# Task instructions
Search the material for the string "fractalNoise", then report how many lines hold it, with no other text.
---------- Source data ----------
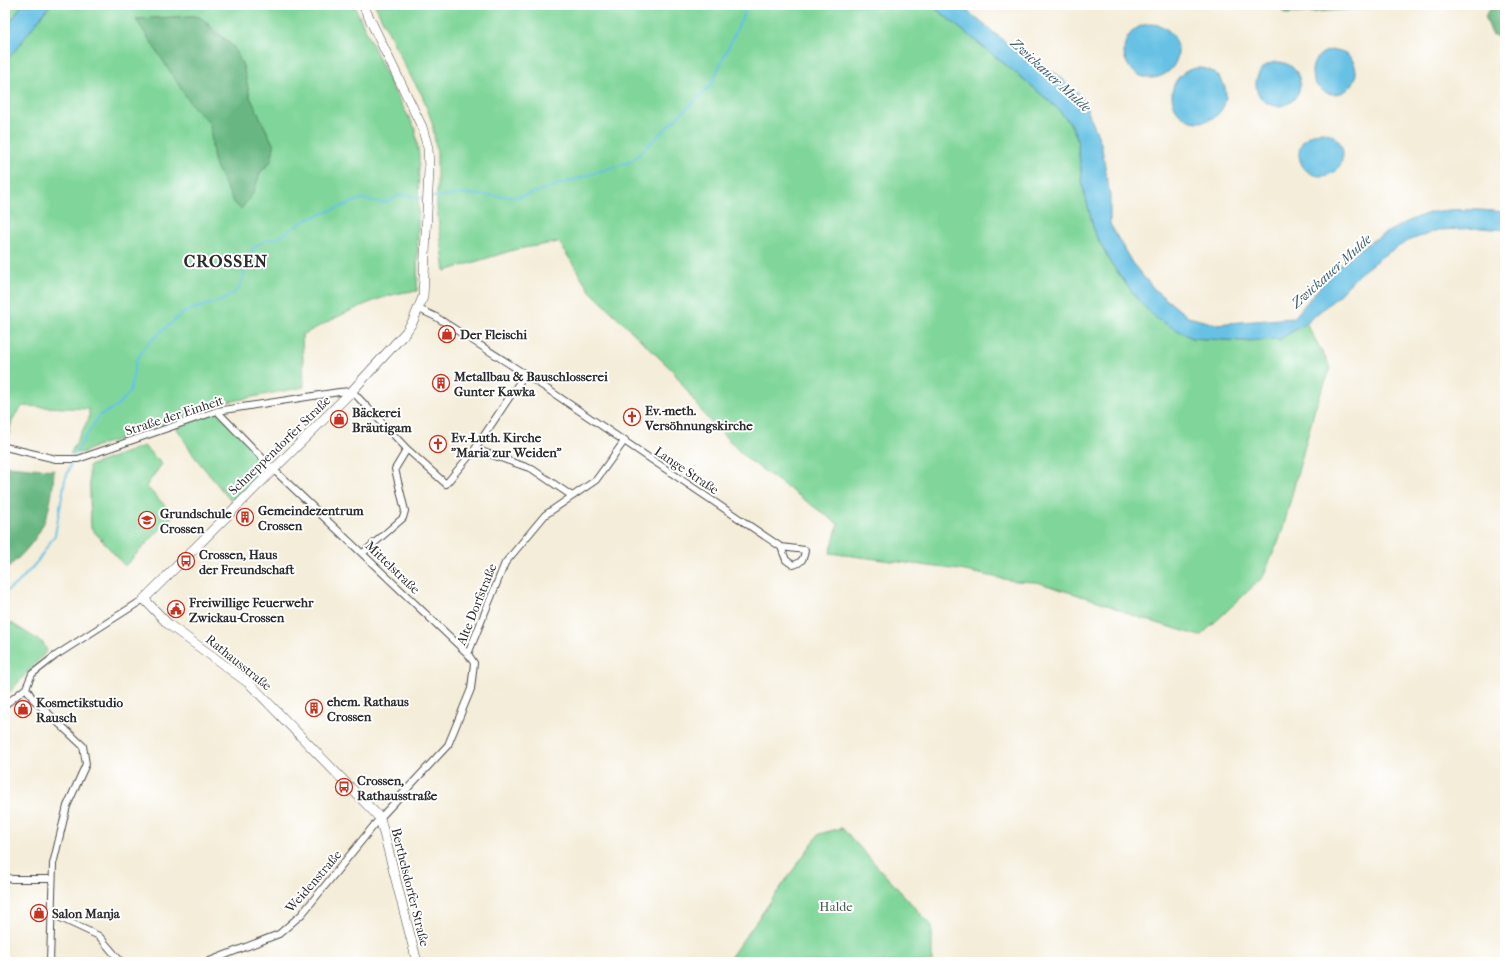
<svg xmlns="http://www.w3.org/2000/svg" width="1510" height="967" font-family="'IM FELL French Canon',serif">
	<rect width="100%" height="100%" fill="#fff"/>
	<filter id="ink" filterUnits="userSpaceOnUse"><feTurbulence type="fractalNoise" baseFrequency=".025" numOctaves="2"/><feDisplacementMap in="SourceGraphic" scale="8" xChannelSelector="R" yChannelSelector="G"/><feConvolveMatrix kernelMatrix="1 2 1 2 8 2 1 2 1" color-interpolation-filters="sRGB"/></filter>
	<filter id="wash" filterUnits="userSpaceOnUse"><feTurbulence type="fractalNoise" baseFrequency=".012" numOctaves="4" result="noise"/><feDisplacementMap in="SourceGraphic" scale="16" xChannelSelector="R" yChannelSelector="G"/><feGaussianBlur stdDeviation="0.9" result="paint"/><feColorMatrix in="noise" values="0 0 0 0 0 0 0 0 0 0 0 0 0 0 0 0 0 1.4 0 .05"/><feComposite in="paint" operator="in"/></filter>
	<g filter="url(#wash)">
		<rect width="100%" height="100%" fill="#f4edd9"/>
		<path fill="#80d69a" stroke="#568062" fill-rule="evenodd" d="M5,5H22L5,30Z
			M50,5H354L394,91L415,128L419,156L417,291C381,292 334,319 302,335L304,387L217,404L191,413L142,433L96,446L85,452L70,454L89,418V409L23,406C11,416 10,427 8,441H5V63ZM192,16L200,17L233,46L243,66L250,97L274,146L271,161L260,173L257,181L214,162L210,124L136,19Z
			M375,5H931L1027,82L1057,108L1071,125L1077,138L1083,187L1095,234L1113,266L1138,300L1192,338L1243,341L1280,339L1306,323L1331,368L1315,408L1282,532L1263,577L1200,636L1134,616L1101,602L1036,582L1014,581L960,570L830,553L838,524L745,457L705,416L673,371L590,291L559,242L517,249L445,271L437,210V153L432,122L422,95L407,70Z
			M217,411L273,469L235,506L194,456L175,425Z
			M144,446L162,464L146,486L174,515L125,566L91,528L89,466Z
			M5,619L43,643L47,651L5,697Z
			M842,828L932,926V962H727L819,834Z"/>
		<path fill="#68b782" stroke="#4a7156" d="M1276,5H1385L1371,8L1285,14Z
			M1503,5L1505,7V41L1492,34L1485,16L1491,7Z
			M192,16L200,17L216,33L233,46L243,66L250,97L274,146L271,161L260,173L253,194L241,209L234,203L214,162L210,124L191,104L136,19Z
			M7,466L54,470C52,516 41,540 5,570V470Z"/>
		<path fill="#66c1e4" stroke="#487688" d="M22,5H50L5,63V30Z
			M931,5H960L1030,62L1057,74L1082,97L1101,143L1110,196V224L1132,263L1155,290L1188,317L1215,324L1294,318C1312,296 1330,273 1352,255C1373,239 1401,223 1426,214C1447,207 1483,210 1505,212V230L1482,228L1438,230L1408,241L1384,255L1359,274L1336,298L1306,323L1280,339L1243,341L1192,338L1157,319L1138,300L1113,266L1095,234L1083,187L1077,138L1071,124L1057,108L1027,82Z
			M1124 51a27 27 0 1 1 54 0a27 27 0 1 1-54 0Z
			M1312 72a22 22 0 1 1 44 0a22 22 0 1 1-44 0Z
			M1256 84a22 22 0 1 1 44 0a22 22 0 1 1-44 0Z
			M1172 95a27 27 0 1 1 54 0a27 27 0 1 1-54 0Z
			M1299 154a22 22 0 1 1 44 0a22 22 0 1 1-44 0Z"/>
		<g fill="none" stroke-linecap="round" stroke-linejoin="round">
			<path stroke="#66c1e4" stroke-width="2" d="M431,197L464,194L520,197L632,161L711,85L748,5
				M73,457L99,416L116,407L130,392L136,361L147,344L184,312L223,300L239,289L253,248L266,240L276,239L306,220L361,199L385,203L399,195L424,198
				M5,592L19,582L37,562L55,535L65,480L72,461"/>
		</g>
	</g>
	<g filter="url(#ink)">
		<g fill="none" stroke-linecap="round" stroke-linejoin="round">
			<g stroke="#494845" stroke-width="8">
				<path id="street" d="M419,309L436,317L525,374L781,547L805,550C804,558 802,563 793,565L786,560L781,547
					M217,411L273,469L468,654
					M5,447L56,459H78L217,411L339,392L352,391L407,449L446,484L475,449L525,374
					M475,449L532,469L572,496
					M363,553L403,518L405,511L395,469L407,449
					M5,705L26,688
					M5,876L11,879H52
					M52,914L99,936L121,962
					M50,962L53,864L67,806L86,764L83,746L33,699L26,688L32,674L55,656L144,599
					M207,962L279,934L302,914L380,818L448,745L471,689L474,663L468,654L505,563L545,515L596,480L625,440"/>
			</g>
			<g stroke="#494845" stroke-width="10">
				<path id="secondary" d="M363,5L422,127L428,148L429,169L423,297L413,321L406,332L352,391L144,599L168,624L250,684L380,818L417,962"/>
			</g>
			<use href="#street" stroke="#fff" stroke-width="6"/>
			<use href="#secondary" stroke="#fff" stroke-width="9"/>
		</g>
	</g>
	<defs>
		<g id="shop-ring" transform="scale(0.9)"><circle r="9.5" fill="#fff" stroke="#c8321e" stroke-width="1.5"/><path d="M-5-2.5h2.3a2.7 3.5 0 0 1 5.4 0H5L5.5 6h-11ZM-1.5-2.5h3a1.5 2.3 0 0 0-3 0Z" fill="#c8321e"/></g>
		<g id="building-ring" transform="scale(0.9)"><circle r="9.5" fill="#fff" stroke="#c8321e" stroke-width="1.5"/><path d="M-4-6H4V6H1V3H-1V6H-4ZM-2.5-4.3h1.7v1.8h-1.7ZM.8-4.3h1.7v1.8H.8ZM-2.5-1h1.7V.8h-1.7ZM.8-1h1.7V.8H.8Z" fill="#c8321e"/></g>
		<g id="church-ring" transform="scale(0.9)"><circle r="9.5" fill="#fff" stroke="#c8321e" stroke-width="1.5"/><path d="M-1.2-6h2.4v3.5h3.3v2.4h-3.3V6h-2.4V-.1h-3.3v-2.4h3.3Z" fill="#c8321e"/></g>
		<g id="school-ring" transform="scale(0.9)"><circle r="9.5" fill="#fff" stroke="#c8321e" stroke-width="1.5"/><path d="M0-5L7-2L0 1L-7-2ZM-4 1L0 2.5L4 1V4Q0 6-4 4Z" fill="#c8321e"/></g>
		<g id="bus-ring" transform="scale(0.9)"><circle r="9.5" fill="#fff" stroke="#c8321e" stroke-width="1.5"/><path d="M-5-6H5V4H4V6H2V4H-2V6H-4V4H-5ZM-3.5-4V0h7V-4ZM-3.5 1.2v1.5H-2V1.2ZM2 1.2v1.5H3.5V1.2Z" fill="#c8321e"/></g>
		<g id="civic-ring" transform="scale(0.9)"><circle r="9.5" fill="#fff" stroke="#c8321e" stroke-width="1.5"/><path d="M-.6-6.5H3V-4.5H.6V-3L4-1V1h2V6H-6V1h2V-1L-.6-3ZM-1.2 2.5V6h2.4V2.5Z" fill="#c8321e"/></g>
	</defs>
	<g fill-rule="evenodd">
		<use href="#shop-ring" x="447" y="334"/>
		<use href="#building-ring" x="441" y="383"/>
		<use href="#church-ring" x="632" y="417"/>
		<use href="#shop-ring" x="339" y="419"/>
		<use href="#church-ring" x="438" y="444"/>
		<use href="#building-ring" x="245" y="517"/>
		<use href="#school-ring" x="147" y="520"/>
		<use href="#bus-ring" x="186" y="561"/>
		<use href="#civic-ring" x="176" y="609"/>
		<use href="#building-ring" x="314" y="708"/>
		<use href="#shop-ring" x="23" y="709"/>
		<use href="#bus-ring" x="344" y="787"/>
		<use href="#shop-ring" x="39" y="913"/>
	</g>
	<g text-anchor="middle" stroke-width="4" stroke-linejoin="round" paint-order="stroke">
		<g font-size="13" font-weight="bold" fill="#2b2b2b" stroke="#fff" text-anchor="start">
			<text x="460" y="339">Der Fleischi</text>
			<text x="454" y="381">Metallbau &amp; Bauschlosserei<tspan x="454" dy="15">Gunter Kawka</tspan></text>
			<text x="645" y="415">Ev.-meth.<tspan x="645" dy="15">Versöhnungskirche</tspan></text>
			<text x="352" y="417">Bäckerei<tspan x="352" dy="15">Bräutigam</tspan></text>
			<text x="451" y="442">Ev.-Luth. Kirche<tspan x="451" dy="15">"Maria zur Weiden"</tspan></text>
			<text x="258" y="515">Gemeindezentrum<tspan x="258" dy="15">Crossen</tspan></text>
			<text x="160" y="518">Grundschule<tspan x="160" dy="15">Crossen</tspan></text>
			<text x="199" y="559">Crossen, Haus<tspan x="199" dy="15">der Freundschaft</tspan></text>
			<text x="189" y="607">Freiwillige Feuerwehr<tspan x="189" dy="15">Zwickau-Crossen</tspan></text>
			<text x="327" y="706">ehem. Rathaus<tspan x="327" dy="15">Crossen</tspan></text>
			<text x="36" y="707">Kosmetikstudio<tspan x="36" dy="15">Rausch</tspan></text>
			<text x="357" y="785">Crossen,<tspan x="357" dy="15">Rathausstraße</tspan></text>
			<text x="52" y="918">Salon Manja</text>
		</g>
		<g font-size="13" fill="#2b2b2b" stroke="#fff">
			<text transform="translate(174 415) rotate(-18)" y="5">Straße der Einheit</text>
			<text transform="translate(279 445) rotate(-44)" y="5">Schneppendorfer Straße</text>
			<text transform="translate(687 470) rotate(34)" y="5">Lange Straße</text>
			<text transform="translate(393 567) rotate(44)" y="5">Mittelstraße</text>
			<text transform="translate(476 604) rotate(-68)" y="5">Alte Dorfstraße</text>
			<text transform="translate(239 662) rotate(39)" y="5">Rathausstraße</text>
			<text transform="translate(313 881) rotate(-49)" y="5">Weidenstraße</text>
			<text transform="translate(411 887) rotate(76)" y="5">Berthelsdorfer Straße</text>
		</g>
		<g font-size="13" fill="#445e4c" stroke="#fff">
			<text x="836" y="911">Halde</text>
		</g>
		<g font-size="14" font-style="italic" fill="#40606c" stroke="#fff">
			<text transform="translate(1051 75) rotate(42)" y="5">Zwickauer Mulde</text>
			<text transform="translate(1331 271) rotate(-42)" y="5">Zwickauer Mulde</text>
		</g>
		<g font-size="17" font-weight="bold" letter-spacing="1" fill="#2b2b2b" stroke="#fff">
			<text x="226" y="267">CROSSEN</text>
		</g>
	</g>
	<rect width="1510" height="967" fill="none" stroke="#fff" stroke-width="20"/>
</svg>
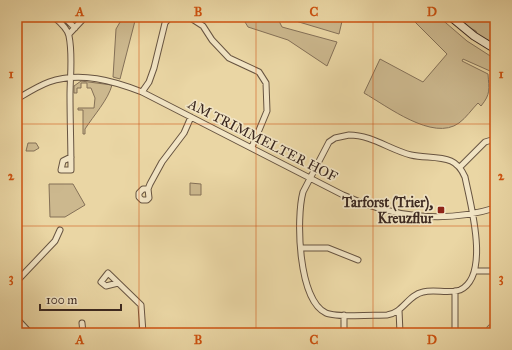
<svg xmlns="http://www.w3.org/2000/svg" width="512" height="350" viewBox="0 0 512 350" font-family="'IM FELL Great Primer',serif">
	<rect width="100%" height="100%" fill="#ead6a4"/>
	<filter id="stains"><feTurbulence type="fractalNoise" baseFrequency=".005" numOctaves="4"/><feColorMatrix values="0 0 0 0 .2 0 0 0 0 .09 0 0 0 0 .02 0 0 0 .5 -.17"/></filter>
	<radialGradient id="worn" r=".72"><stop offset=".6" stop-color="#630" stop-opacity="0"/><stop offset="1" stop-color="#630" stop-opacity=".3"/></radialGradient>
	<path fill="#ccb88e" stroke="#847057" d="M123 17H136L120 79 113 77 116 29Z
		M242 17H277L282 27 337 42 327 66 288 40 248 27Z
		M290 17H343L339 34 289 19Z
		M410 17H439L467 41 495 59V71H490L463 59 462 61 488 74C489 89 491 94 481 106L478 103C472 109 466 118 459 123 433 142 387 106 364 93L380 59 423 82 447 54Z
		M459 17H495V43L478 36 476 31 468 27Z
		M81 81 112 85C108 100 94 115 85 129V134H83V110H78V108H94L95 98 91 88H87V83H81V88H77V93H74V86Z
		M28 143H36L39 148 34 151H26Z
		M190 183 201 184V195H190Z
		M49 184H73L85 205 65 217H50Z
		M486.5 329a4.5 4.5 0 1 1 9 0a4.5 4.5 0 1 1-9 0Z"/>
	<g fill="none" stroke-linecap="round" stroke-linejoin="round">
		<g stroke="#675441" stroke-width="7">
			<path id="street" d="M54 17C60 22 68 29 69 36 73 55 70 77 70 95 70 120 71 145 71 170H61L63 161 71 157
				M64 17 75 28
				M189 17 203 26 212 40 229 58 259 72 266 83 267 111 252 147
				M69 34 85 17
				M142 92 149 82 154 68 165 23 170 17
				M17 99C27 93 38 86 49 82 80 71 114 81 142 92L343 195C391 217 444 224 495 208
				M349 135C372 135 390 150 411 155 424 158 439 156 451 161 458 164 462 170 465 177 470 202 491 276 460 290 448 294 435 289 423 292 408 295 403 313 387 315 374 315 337 318 326 313 298 300 296 218 303 192L329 142 335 138Z
				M460 167 485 142 495 139
				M148 189H143L139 193V197L142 200H147L149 198 148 189 150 184 162 162 184 133 191 117
				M301 248H328L358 260
				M475 271H495
				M17 281 55 241 60 230
				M118 283 106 286 101 282 108 273 141 305 143 333
				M455 291V331
				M399 310 400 333
				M17 319 30 333
				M82 323 83 333
				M175 333H191
				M344 333V315"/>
		</g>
		<g stroke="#3b2820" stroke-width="9">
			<path id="secondary" d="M451 17 474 36 495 49"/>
		</g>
		<use href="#street" stroke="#f1e4c4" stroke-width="5"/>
		<use href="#secondary" stroke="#f1e4c4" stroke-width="7"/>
	</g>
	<path fill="none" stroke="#ce520f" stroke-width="1" stroke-opacity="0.55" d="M139 17V333M256 17V333M373 17V333M17 124H495M17 226H495"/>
	<rect fill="#8f2418" stroke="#f1e4c4" stroke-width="1.5" x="437" y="206" width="8" height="8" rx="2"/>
	<g text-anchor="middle" stroke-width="3.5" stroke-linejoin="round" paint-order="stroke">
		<g font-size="14" fill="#3b2820" stroke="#f1e4c4">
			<text transform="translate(263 140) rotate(27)" y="5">AM TRIMMELTER HOF</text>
		</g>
		<g font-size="14" font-weight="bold" fill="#3b2820" stroke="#f1e4c4" text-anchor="end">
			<text x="433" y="207">Tarforst (Trier),<tspan x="433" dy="16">Kreuzflur</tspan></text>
		</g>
	</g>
	<rect width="512" height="350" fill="none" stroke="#ead6a4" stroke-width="44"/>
	<path d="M40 304v6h81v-6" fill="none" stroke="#3b2820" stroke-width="2"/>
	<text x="46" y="304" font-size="12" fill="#3b2820" stroke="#f1e4c4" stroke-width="3" paint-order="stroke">100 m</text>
	<rect x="22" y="22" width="468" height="306" fill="none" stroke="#ce520f" stroke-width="1.5"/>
	<g font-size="13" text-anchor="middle" font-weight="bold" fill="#ce520f">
		<text x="80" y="16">A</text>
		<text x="198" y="16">B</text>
		<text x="314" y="16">C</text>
		<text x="432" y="16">D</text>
		<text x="11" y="78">1</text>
		<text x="501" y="78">1</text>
		<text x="11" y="180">2</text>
		<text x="501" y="180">2</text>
		<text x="11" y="282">3</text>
		<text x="501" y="282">3</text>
		<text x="80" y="344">A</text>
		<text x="198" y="344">B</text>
		<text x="314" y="344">C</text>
		<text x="432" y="344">D</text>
	</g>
	<rect width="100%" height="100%" filter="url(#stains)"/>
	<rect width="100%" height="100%" fill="url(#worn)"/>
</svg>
----------
# Answer to this task
3